Start of WORKING DATA

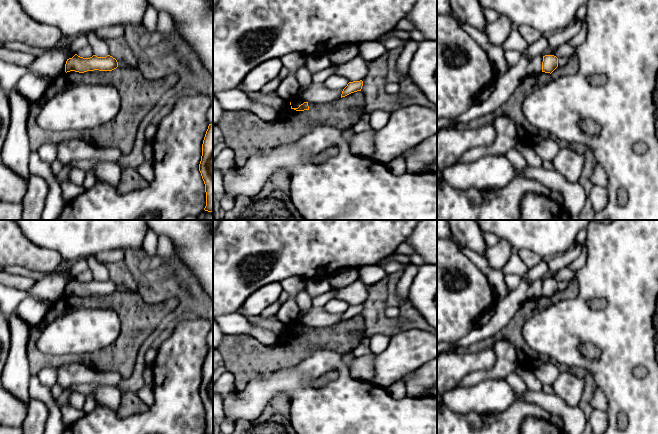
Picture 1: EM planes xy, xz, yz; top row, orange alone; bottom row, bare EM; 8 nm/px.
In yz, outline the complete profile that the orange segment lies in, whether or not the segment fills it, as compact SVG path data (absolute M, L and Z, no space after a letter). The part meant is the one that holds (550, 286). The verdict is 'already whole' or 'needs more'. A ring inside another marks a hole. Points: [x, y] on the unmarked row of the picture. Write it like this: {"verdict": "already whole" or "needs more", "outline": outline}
{"verdict": "already whole", "outline": "M554 279L543 280L542 296L552 297L558 291L558 282Z"}

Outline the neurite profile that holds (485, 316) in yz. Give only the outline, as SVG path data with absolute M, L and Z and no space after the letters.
M496 302L487 310L483 311L474 321L473 329L484 327L496 312Z

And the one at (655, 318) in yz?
M658 297L656 301L656 310L653 316L653 324L654 324L654 330L655 330L655 336L654 336L655 354L656 354L656 361L658 363Z

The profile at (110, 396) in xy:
M98 385L91 393L96 401L96 406L106 406L117 411L121 404L122 391L111 385Z

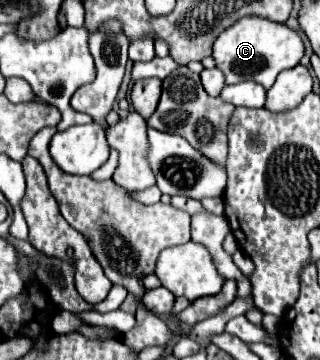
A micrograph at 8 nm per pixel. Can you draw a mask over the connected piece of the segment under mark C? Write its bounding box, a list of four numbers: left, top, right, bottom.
[212,16,304,88]

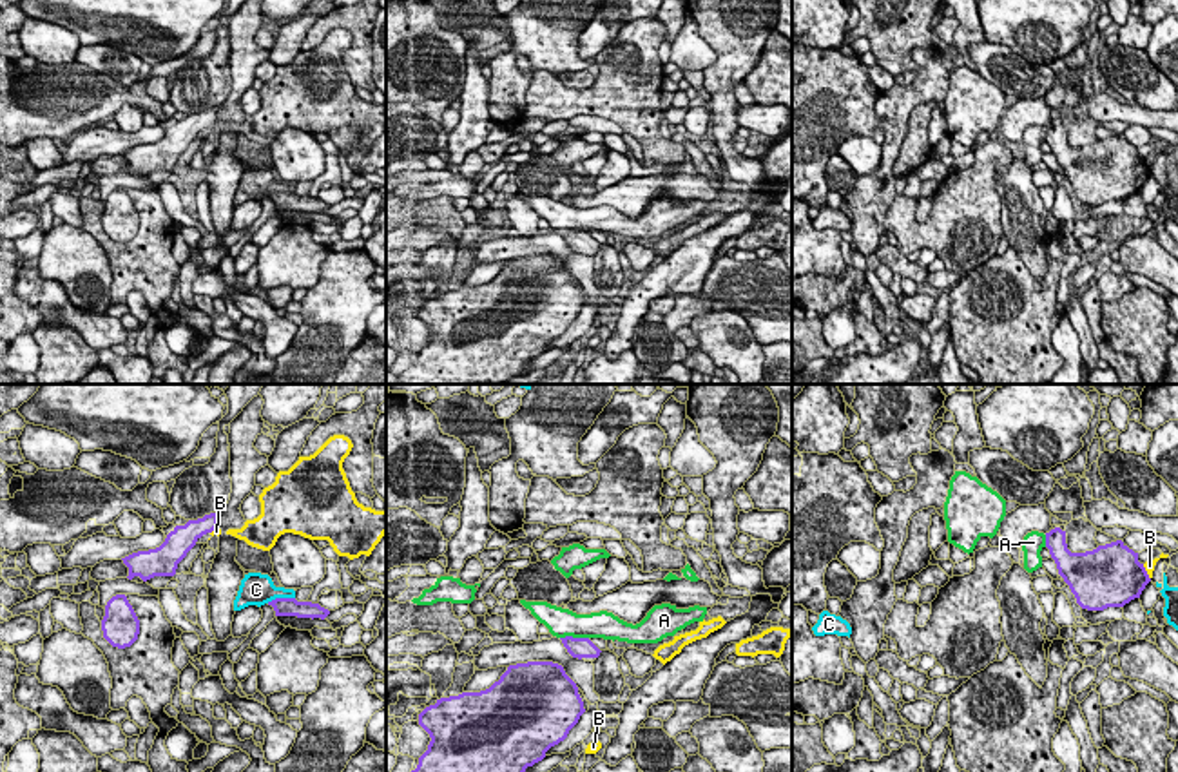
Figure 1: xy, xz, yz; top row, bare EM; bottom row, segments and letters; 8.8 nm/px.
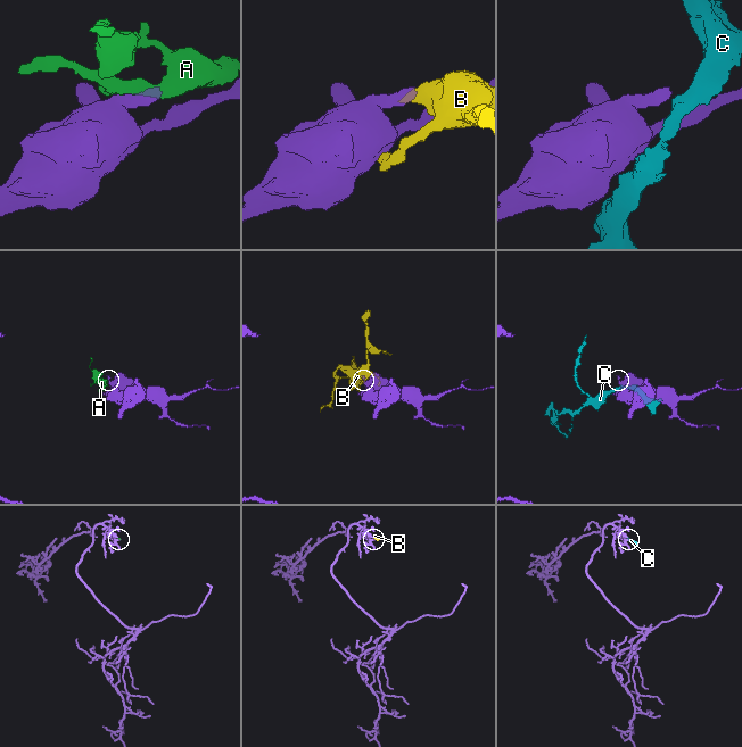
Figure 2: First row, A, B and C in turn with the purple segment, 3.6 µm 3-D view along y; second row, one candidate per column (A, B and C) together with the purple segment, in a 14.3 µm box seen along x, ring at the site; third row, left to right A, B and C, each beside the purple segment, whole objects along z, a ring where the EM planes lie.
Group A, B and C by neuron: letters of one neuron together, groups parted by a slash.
A / B / C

End of WORKING DATA

* [TRY IT]: Report the lines above that contain "bare".

* [ANSWER BOX]:
Picture 1: EM planes xy, xz, yz; top row, orange alone; bottom row, bare EM; 8 nm/px.
Figure 1: xy, xz, yz; top row, bare EM; bottom row, segments and letters; 8.8 nm/px.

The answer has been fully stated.